3. If reload does not show the clip after save success, inspect clip metadata, category cache invalidation logs, and provider path writes.
4. If native parity fails, compare the failure to the canonical speech workflow contract before changing platform-specific behavior.
5. If a live provider or storage run fails, record it as prerequisite-gated provider smoke evidence and do not rewrite local deterministic proof to hide the failure.

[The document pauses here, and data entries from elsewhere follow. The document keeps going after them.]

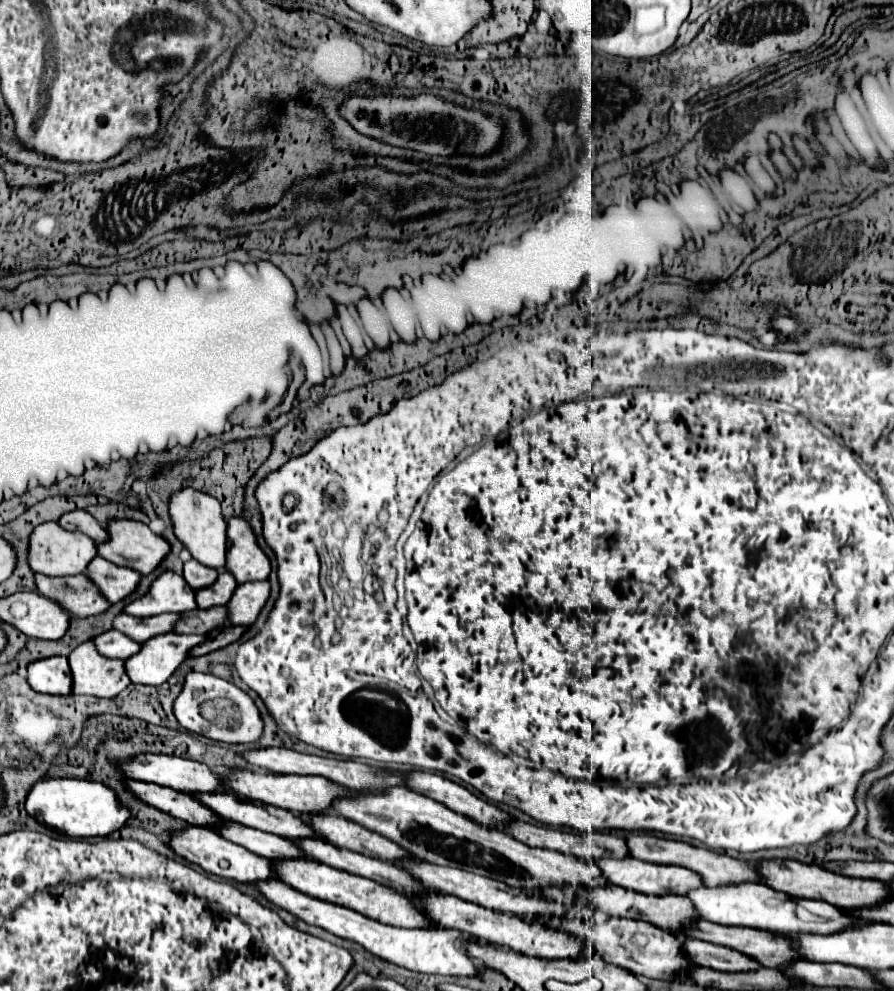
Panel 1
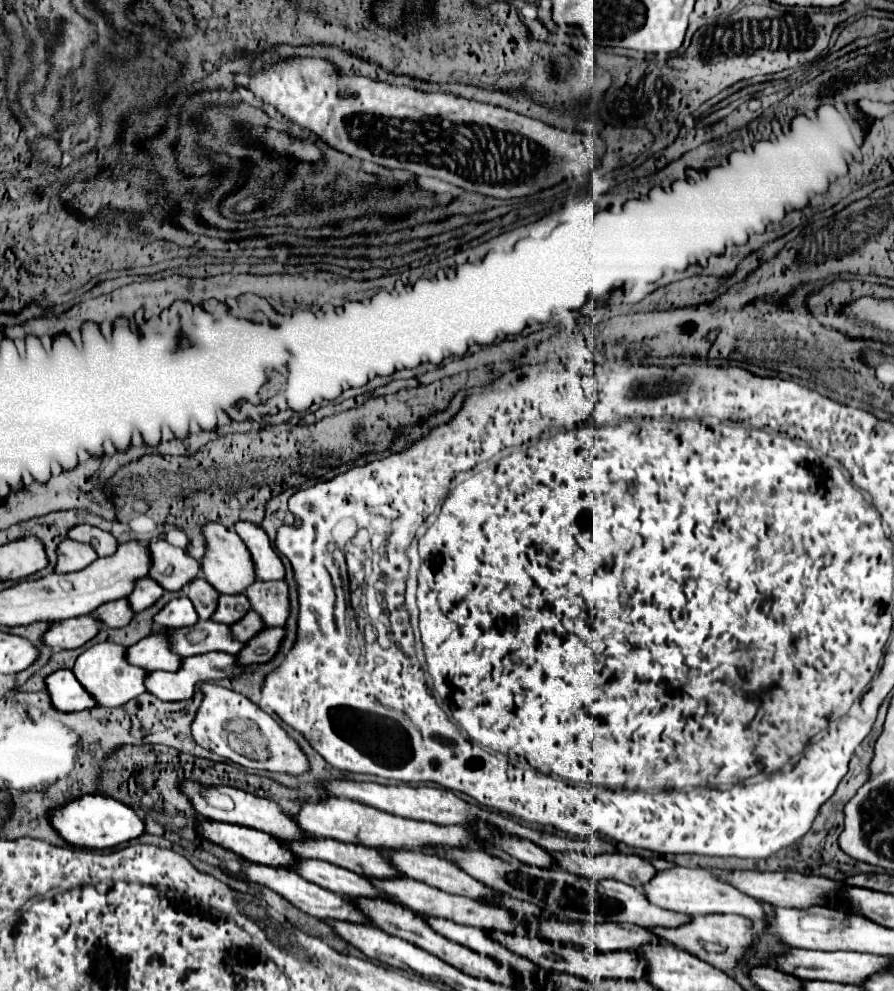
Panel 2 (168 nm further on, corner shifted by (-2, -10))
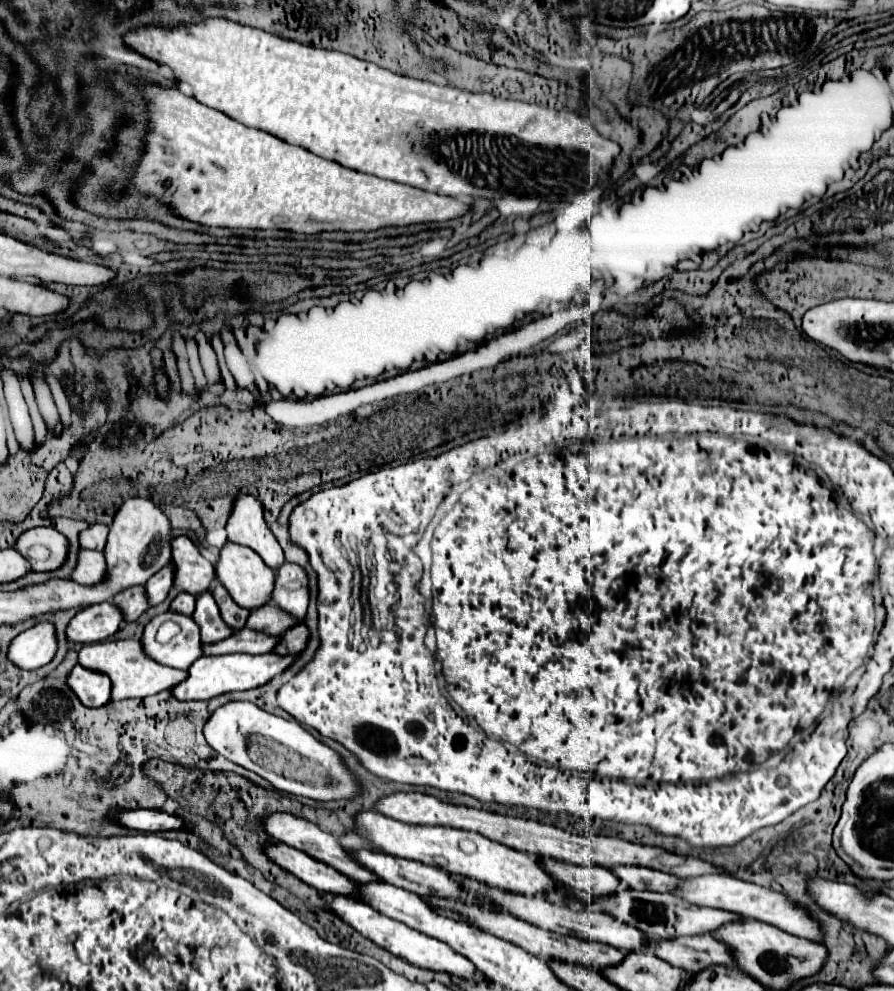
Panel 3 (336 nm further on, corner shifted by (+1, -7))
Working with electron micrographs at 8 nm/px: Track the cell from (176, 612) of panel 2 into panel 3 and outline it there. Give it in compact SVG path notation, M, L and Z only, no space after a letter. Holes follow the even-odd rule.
M179 593L171 603L173 613L181 613L181 615L187 615L187 617L193 615L193 609L195 609L195 597L189 595L189 593Z

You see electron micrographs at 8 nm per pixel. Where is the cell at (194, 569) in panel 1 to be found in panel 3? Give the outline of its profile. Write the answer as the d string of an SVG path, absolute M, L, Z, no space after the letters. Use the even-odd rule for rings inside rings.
M211 591L197 595L197 607L193 613L193 621L197 621L197 625L201 627L201 641L203 643L215 643L215 641L225 639L233 633L233 629L229 629L223 623Z

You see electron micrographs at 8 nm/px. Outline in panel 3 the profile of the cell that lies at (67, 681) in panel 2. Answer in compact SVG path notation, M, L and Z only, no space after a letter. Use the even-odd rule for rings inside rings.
M81 665L73 667L73 671L67 677L67 685L73 689L73 693L79 697L79 701L85 707L101 707L111 699L109 697L109 691L111 691L109 677L87 671Z

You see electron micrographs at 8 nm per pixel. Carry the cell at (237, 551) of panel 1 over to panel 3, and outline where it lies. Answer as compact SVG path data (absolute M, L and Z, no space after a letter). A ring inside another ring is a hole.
M241 495L227 521L227 537L233 543L251 547L271 569L283 565L283 549L263 519L261 503L251 495Z

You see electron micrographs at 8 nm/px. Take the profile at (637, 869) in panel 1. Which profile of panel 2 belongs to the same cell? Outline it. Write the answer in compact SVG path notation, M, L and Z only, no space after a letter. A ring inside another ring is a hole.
M674 866L670 870L658 872L648 882L648 886L644 886L640 890L644 890L644 894L648 896L648 900L652 900L652 904L656 904L660 908L674 910L674 912L682 912L682 914L688 914L688 916L698 916L698 914L740 914L740 916L746 916L754 922L764 918L762 904L756 898L746 896L744 892L740 892L732 884L716 878L714 874L710 874L704 868Z

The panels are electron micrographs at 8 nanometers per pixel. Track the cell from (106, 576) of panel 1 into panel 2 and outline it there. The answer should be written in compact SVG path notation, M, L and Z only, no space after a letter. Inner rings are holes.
M144 578L144 582L140 582L136 586L136 592L132 592L132 596L128 596L128 600L132 600L132 608L136 608L136 612L142 612L142 610L150 608L162 594L164 594L164 588L156 580Z

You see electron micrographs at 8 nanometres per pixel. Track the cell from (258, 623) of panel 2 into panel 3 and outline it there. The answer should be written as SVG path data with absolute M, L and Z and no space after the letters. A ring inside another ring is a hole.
M269 603L269 605L263 605L261 609L255 609L253 613L249 613L245 627L261 629L263 633L269 633L269 635L281 635L295 623L299 623L299 621L289 617L287 613L283 613L277 605Z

Known limits and follow-ups

• This pack is a validation and UAT guide, not a production migration runbook.
• Deterministic local proof does not exercise real ElevenLabs, Supabase-hosted functions, GCS, production object storage, billing entitlements, or user media.
• Android currently proves generation artifact parsing, diagnostics, stale-artifact clearing, unsafe path rejection, server-side native artifact_path Soundboard save handoff, and retry-preserving save failure state.
• D019 defers broad storage migration execution for M004. The focused follow-up is provider/storage smoke evidence when safe credentials and a disposable account are available.
• Manual UAT should be recorded separately with environment, date, commands or screenshots, and redacted diagnostics. It must not contain secrets or absolute machine-local paths.

Fresh-reader checklist

A reviewer can act on this pack when all items are true:

• R045 maps to generate, artifact confirmation, save, category reload/open, play, download, and reuse evidence.
• R046 maps to canonical success fields, structured failure envelope, artifact path rules, retryability, and no privileged client storage writes.
• D017, D018, and D019 are referenced with their effect on scope.
• Exact local commands are available for browser VM, Flask pytest, Deno edge, Android parity, and S05 validation-pack checks.
• Manual UAT is clearly prerequisite-gated and separated from deterministic local proof.
• Diagnostics identify how to inspect browser, Flask, edge, native, provider, and Soundboard reload failures.
• The validation-pack pytest passes and reports missing coverage as explicit token or section failures.